EXERCISE PROMPT — All lines from the one containing "grid-column: 1 /" through the final line of the entries are to be written out verbatim; no other line is to be included.

DATA RECORDS —
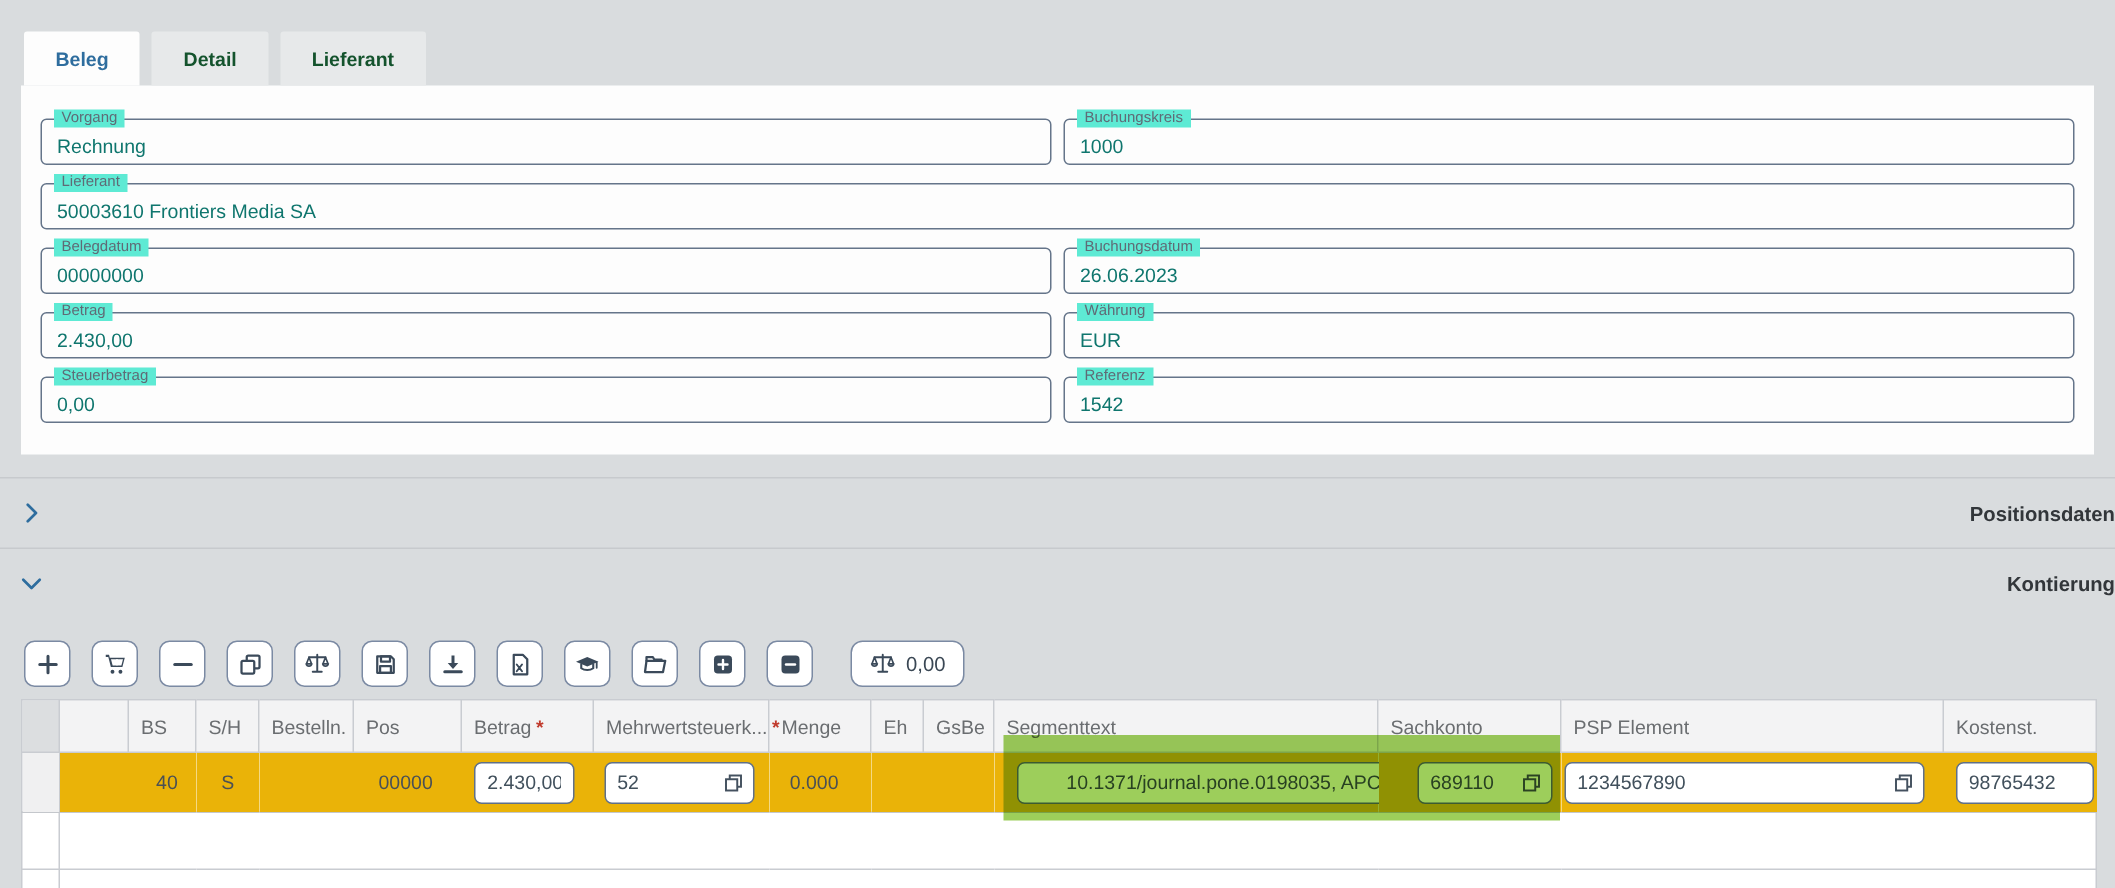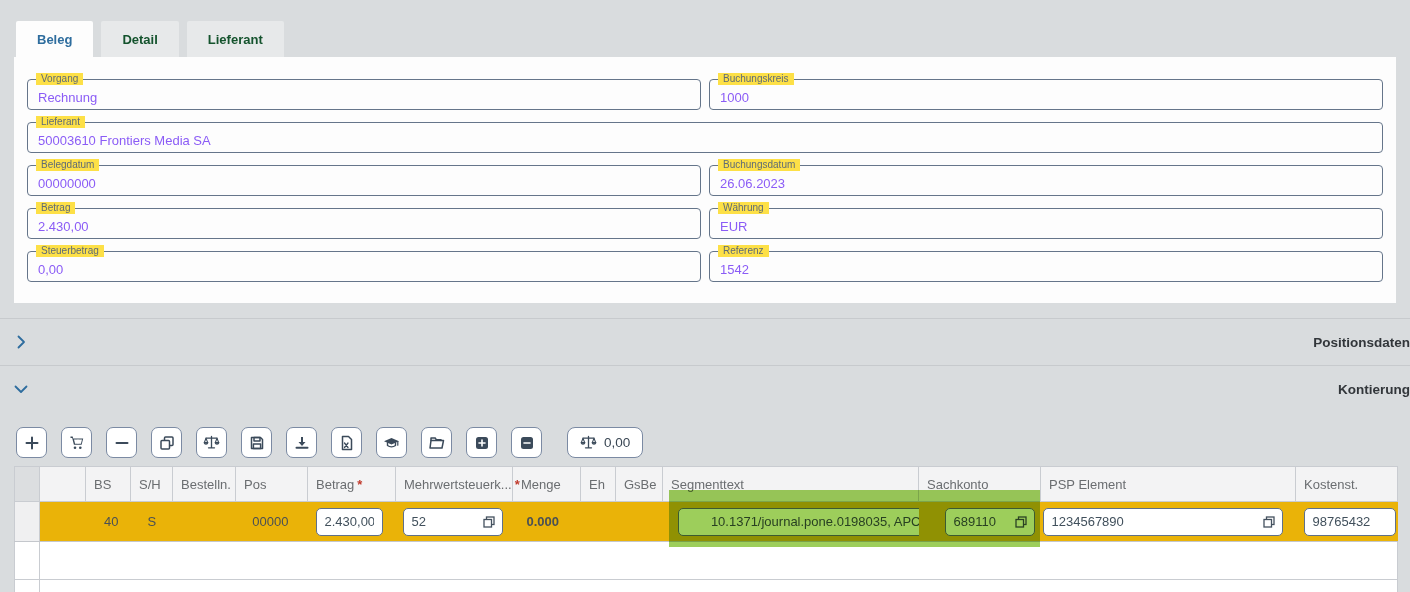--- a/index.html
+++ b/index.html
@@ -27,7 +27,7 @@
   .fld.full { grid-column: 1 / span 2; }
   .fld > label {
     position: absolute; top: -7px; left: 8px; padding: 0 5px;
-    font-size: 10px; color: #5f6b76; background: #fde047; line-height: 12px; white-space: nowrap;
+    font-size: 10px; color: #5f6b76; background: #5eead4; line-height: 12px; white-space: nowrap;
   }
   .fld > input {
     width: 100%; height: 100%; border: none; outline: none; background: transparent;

SOLUTION FOR THIS PROBLEM —
   .fld.full { grid-column: 1 / span 2; }
   .fld > label {
     position: absolute; top: -7px; left: 8px; padding: 0 5px;
-    font-size: 10px; color: #5f6b76; background: #fde047; line-height: 12px; white-space: nowrap;
+    font-size: 10px; color: #5f6b76; background: #5eead4; line-height: 12px; white-space: nowrap;
   }
   .fld > input {
     width: 100%; height: 100%; border: none; outline: none; background: transparent;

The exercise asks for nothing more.